----- Texto para leer -----
El tren y el tiempo se detuvieron en la estación de Astapovo. Consternados, los compañeros de Tolstói pidieron al jefe de estación alojamiento para el gran maestro; aquel les cedió generosamente su hogar, una humilde casa de paredes de barro y yeso, en la que Tolstói permanecería siete largos días, recostado en la cama, tapado con una manta negra, junto a una mesilla en la que se acumulaban apósitos y algodones.
Los médicos no tenían medios para de frenar su pulmonía. Tolstoi, agobiado por tantas atenciones, dijo: “Hay sobre la tierra millones de hombres que sufren: ¿por qué estáis al cuidado de mí solo?” Había huido de su mujer, Sofía; quería morir lejos de ella. Atrás dejaba una relación tormentosa, empeorada más si cabe cuando confesó su deseo de donar sus obras al pueblo, no a su familia.
----- Extracto de datos -----
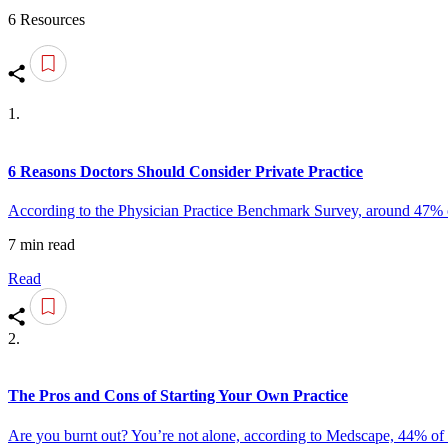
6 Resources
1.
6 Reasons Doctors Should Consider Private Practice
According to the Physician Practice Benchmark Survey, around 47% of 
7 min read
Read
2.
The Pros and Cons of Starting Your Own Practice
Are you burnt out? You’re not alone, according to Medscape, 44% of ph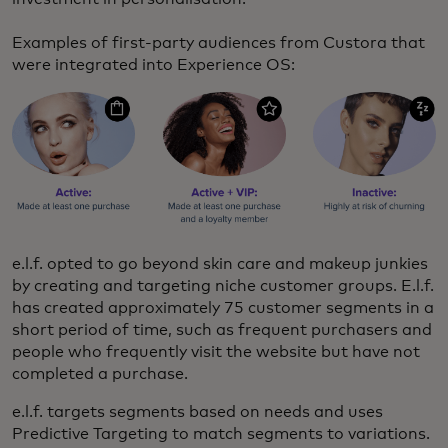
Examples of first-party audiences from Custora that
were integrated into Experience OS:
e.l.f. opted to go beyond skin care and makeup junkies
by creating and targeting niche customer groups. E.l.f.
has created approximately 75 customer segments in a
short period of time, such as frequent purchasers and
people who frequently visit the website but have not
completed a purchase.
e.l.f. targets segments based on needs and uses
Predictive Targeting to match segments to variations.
-----
----- Extracto de datos -----
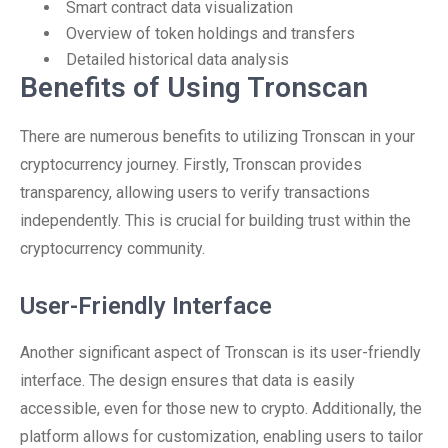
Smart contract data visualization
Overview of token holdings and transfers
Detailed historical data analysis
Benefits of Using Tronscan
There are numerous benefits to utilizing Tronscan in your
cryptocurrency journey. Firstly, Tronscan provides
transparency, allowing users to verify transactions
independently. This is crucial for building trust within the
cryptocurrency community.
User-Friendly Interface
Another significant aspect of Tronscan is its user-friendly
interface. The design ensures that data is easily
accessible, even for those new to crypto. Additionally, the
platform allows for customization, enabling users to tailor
-----
----- Extracto de datos -----
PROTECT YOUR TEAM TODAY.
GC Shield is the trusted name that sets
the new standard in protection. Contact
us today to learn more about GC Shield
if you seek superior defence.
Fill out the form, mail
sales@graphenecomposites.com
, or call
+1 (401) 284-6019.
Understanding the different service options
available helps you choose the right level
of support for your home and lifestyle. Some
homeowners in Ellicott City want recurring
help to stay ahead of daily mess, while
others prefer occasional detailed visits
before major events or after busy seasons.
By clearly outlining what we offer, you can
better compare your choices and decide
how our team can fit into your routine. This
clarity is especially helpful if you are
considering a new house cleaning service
-----
(Tarea asignada A):
Contesta a partir del texto sobre Tolstói:
(i) ¿Cuántos días permaneció Tolstói en la casa del jefe de estación?
(ii) ¿Qué enfermedad no podían frenar los médicos?
(iii) ¿A quién quería Tolstói donar sus obras?
(Tarea asignada B): Enumera todos los nombres propios de persona o de lugar que aparecen en el texto sobre Tolstói.
(Tarea asignada C): Copia del texto sobre Tolstói el tramo que va desde "El tren y el" hasta "a su familia.".
El material no se necesita para resolver nada.

(Respuesta A):
(i) Siete días.
(ii) Su pulmonía.
(iii) Al pueblo, no a su familia.

(Respuesta B): Astapovo, Tolstói, Sofía

(Respuesta C):
El tren y el tiempo se detuvieron en la estación de Astapovo. Consternados, los compañeros de Tolstói pidieron al jefe de estación alojamiento para el gran maestro; aquel les cedió generosamente su hogar, una humilde casa de paredes de barro y yeso, en la que Tolstói permanecería siete largos días, recostado en la cama, tapado con una manta negra, junto a una mesilla en la que se acumulaban apósitos y algodones.
Los médicos no tenían medios para de frenar su pulmonía. Tolstoi, agobiado por tantas atenciones, dijo: “Hay sobre la tierra millones de hombres que sufren: ¿por qué estáis al cuidado de mí solo?” Había huido de su mujer, Sofía; quería morir lejos de ella. Atrás dejaba una relación tormentosa, empeorada más si cabe cuando confesó su deseo de donar sus obras al pueblo, no a su familia.